Darragh Ó Sé

Personal information
- Native name: Darragh Ó Sé (Irish)
- Born: 5 March 1975 (age 51) Tralee, County Kerry, Ireland
- Occupation: Businessman/auctioneer
- Height: 6 ft 1 in (185 cm)

Sport
- Sport: Gaelic football
- Position: Midfielder

Club
- Years: Club / Apps (scores)
- 1992–2011: An Ghaeltacht / 81 (1-31)

Club titles
- Kerry titles: 2
- Munster titles: 2
- All-Ireland Titles: 0

Inter-county
- Years: County / Apps (scores)
- 1994–2009: Kerry / 81 (1-31)

Inter-county titles
- Munster titles: 9
- All-Irelands: 6
- NFL: 3
- All Stars: 4

= Darragh Ó Sé =

Kerry Gaelic footballer (born 1975)

Darragh Ó Sé (born 5 March 1975 in Ard an Bhóthair, Ventry, County Kerry) is an Irish former Gaelic footballer. He plays with his local club, An Ghaeltacht, and was a member at senior level of the Kerry county team from 1997 until he announced his retirement in early 2010. Ó Sé has made 81 championship appearances, scoring one goal and 31 points. He also appeared for Kerry in 95 National Football League games scoring one goal and 26 points. He is regarded as one of the greatest midfielders of all time. His younger brothers Tomás and Marc are also Gaelic footballers who have represented Kerry at the All-Ireland Senior Club Football Championship

==Playing career==
===Club===
Ó Sé played his club football with his local club called an Ghaeltacht and enjoyed a great deal of success during his career. He made his debut with the club's senior team in 1992 and was an ever-present fixture at midfield.

In 2000 an Ghaeltacht reached the final of the county senior championship for the very first time. Ó Sé's side were the red-hot favourites going into the match; however, all did not go as planned as Dr. Croke's took charge. A hard-fought 1–4 to 0–6 score line resulted in defeat for an Ghaeltacht.

In 2001 an Ghaeltacht were out to atone for this defeat. The team regrouped well and reached a second consecutive county final. Tralee-based club Austin Stack's provided the opposition on this occasion; however, Ó Sé's side were well prepared. A conclusive 1–13 to 0–10 victory gave Ó Sé a county winners' medal.

An Ghaeltacht surrendered their club title in 2002; however, the following year Ó Sé's side were back in the county championship decider. Laune Rangers were the opponents on this occasion, however, the game ended in a 0–10 apiece draw. The replay a fortnight later was a much more conclusive affair. A 0–12 to 2–4 score line gave an Ghaeltacht the victory and gave Ó Cinnéide a second county winners' medal in three years. This victory allowed the club to represent Kerry in the provincial club championship. A successful campaign saw Ó Sé's side reach the provincial final against St. Senan's of Clare. A close game developed, however, the Kerrymen held on in the end to secure a 1–8 to 1–6 victory, giving Ó Sé a Munster club winners' medal. An Ghaeltacht continued their march in the All-Ireland series and lined out on St. Patrick's Day 2004 in the All-Ireland club championship final. Caltra, a club from County Galway, provided the opposition and an exciting game developed. Dara Ó Cinnéide faced the heartbreak of missing a goal in the dying seconds as an Ghaeltacht lost out by just a single point – 0–13 to 0–12.

REQUIREMENT: Extract the passage of the Darragh Ó Sé article from "In 2001 an Ghaeltacht" to "county winners' medal.". The records are separate material and are unrelated to the article on Darragh Ó Sé.

EXCERPTED DATA:
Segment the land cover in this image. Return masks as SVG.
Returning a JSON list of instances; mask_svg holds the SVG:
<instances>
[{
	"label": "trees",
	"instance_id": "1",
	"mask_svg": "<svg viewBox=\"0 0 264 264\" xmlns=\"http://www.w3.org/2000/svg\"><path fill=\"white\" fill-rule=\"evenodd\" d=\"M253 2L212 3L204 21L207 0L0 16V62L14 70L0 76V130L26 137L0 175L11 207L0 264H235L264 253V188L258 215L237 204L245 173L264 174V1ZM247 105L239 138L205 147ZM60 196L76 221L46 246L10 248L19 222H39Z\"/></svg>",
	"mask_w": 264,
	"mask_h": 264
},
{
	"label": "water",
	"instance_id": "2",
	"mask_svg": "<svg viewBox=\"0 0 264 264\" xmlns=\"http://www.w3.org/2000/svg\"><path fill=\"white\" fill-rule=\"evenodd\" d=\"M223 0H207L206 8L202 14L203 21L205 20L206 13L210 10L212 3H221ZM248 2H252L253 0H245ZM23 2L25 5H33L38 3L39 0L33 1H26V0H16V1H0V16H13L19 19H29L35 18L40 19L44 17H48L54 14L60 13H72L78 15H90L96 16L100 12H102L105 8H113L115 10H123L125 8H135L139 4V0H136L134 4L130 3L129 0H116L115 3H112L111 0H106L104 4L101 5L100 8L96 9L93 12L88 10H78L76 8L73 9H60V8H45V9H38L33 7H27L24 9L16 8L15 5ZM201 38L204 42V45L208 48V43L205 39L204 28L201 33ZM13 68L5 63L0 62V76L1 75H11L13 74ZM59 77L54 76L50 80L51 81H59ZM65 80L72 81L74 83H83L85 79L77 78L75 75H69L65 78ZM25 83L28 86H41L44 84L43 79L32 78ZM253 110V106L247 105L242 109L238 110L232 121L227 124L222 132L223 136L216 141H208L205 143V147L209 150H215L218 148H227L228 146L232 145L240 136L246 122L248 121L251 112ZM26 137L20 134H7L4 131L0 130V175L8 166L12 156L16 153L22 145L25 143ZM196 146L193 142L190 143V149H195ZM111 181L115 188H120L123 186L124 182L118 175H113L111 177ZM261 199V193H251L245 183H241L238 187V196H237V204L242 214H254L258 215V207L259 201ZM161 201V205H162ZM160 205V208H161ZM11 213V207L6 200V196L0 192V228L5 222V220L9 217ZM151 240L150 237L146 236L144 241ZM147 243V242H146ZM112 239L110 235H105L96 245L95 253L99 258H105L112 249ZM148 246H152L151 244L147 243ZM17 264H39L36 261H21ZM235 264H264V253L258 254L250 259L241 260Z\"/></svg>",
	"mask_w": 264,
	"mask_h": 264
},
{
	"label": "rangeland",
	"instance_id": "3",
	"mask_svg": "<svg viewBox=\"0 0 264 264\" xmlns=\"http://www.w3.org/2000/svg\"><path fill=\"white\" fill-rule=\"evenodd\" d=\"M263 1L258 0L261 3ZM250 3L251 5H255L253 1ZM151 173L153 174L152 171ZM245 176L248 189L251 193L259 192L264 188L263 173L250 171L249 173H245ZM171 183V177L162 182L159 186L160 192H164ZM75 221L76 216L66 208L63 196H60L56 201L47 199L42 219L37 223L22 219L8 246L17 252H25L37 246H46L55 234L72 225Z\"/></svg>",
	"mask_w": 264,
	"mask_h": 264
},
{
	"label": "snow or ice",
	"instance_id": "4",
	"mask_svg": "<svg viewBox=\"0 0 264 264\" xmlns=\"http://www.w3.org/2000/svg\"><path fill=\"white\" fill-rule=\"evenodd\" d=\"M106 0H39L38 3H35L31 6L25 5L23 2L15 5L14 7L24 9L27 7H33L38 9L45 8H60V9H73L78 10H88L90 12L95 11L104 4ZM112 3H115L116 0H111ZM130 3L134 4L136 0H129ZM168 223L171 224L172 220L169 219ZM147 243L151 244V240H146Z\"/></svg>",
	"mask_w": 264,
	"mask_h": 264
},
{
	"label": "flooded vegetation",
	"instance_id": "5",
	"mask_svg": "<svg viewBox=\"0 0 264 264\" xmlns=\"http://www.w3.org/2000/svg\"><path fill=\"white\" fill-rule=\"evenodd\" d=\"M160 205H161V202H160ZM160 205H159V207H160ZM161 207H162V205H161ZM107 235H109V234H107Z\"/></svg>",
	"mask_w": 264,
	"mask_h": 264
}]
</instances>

...

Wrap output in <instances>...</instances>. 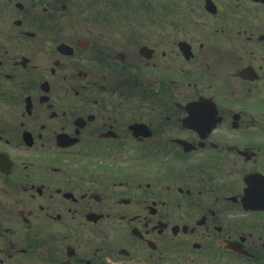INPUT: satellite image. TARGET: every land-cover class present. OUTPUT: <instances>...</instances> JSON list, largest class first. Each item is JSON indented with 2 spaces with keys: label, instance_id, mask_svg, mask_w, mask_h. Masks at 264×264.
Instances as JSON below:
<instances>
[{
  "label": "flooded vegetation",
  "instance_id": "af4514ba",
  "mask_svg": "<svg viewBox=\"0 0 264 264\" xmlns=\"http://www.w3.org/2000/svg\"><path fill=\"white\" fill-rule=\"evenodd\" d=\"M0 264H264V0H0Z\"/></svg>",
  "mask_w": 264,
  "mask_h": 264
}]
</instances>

COMPLETE RESPONSE:
In 2001 an Ghaeltacht were out to atone for this defeat. The team regrouped well and reached a second consecutive county final. Tralee-based club Austin Stack's provided the opposition on this occasion; however, Ó Sé's side were well prepared. A conclusive 1–13 to 0–10 victory gave Ó Sé a county winners' medal.